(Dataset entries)
=-=-=-=-=

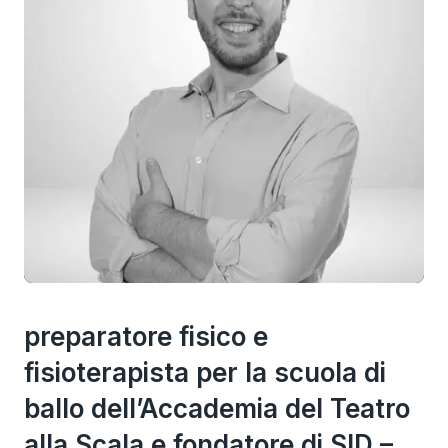
preparatore fisico e
fisioterapista per la scuola di
ballo dell’Accademia del Teatro
alla Scala e fondatore di SID –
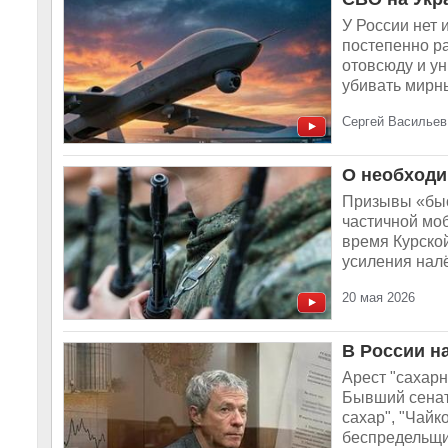
У России нет 
постепенно р
отовсюду и ун
убивать мирны
Сергей Васильев
О необходи
Призывы «быс
частичной мо
время Курской
усиления нал
20 мая 2026
В России н
Арест "сахар
Бывший сенат
сахар", "Чайк
беспредельщи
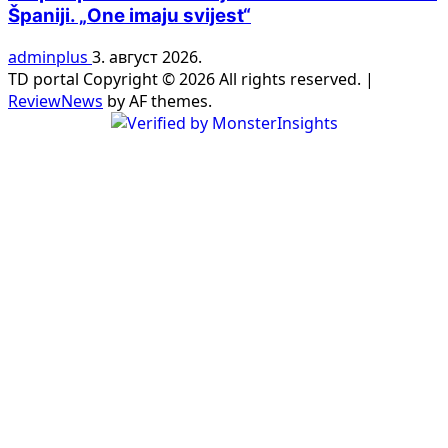
Španiji. „One imaju svijest“
adminplus
3. август 2026.
TD portal Copyright © 2026 All rights reserved.
|
ReviewNews
by AF themes.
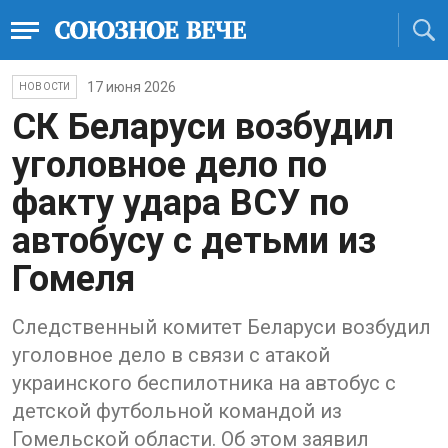
17 июня 2026
НОВОСТИ
СК Беларуси возбудил
уголовное дело по
факту удара ВСУ по
автобусу с детьми из
Гомеля
Следственный комитет Беларуси возбудил
уголовное дело в связи с атакой
украинского беспилотника на автобус с
детской футбольной командой из
Гомельской области. Об этом заявил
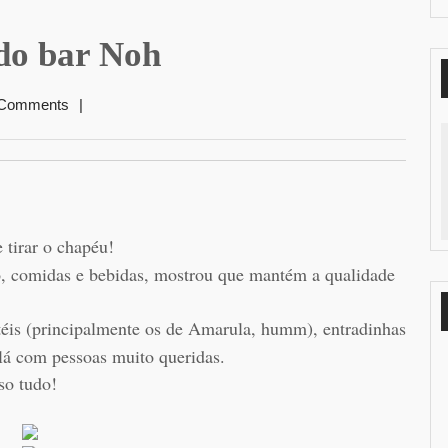
 do bar Noh
 Comments
|
tirar o chapéu!
, comidas e bebidas, mostrou que mantém a qualidade
éis (principalmente os de Amarula, humm), entradinhas
lá com pessoas muito queridas.
so tudo!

=-=-=-=-=

● WHAT IS EXPECTED: Update the lines above by replacing "Comments" with "Replies" and keeping everything else the same. Leave the pictures out of your answer.

● ANSWER SECTION:
preparatore fisico e
fisioterapista per la scuola di
ballo dell’Accademia del Teatro
alla Scala e fondatore di SID –
У России нет 
постепенно р
отовсюду и ун
убивать мирны
Сергей Васильев
О необходи
Призывы «быс
частичной мо
время Курской
усиления нал
20 мая 2026
В России н
Арест "сахар
Бывший сенат
сахар", "Чайк
беспредельщи
Španiji. „One imaju svijest“
adminplus
3. август 2026.
TD portal Copyright © 2026 All rights reserved.
|
ReviewNews
by AF themes.
17 июня 2026
НОВОСТИ
СК Беларуси возбудил
уголовное дело по
факту удара ВСУ по
автобусу с детьми из
Гомеля
Следственный комитет Беларуси возбудил
уголовное дело в связи с атакой
украинского беспилотника на автобус с
детской футбольной командой из
Гомельской области. Об этом заявил
 do bar Noh
 Replies
|
tirar o chapéu!
, comidas e bebidas, mostrou que mantém a qualidade
éis (principalmente os de Amarula, humm), entradinhas
lá com pessoas muito queridas.
so tudo!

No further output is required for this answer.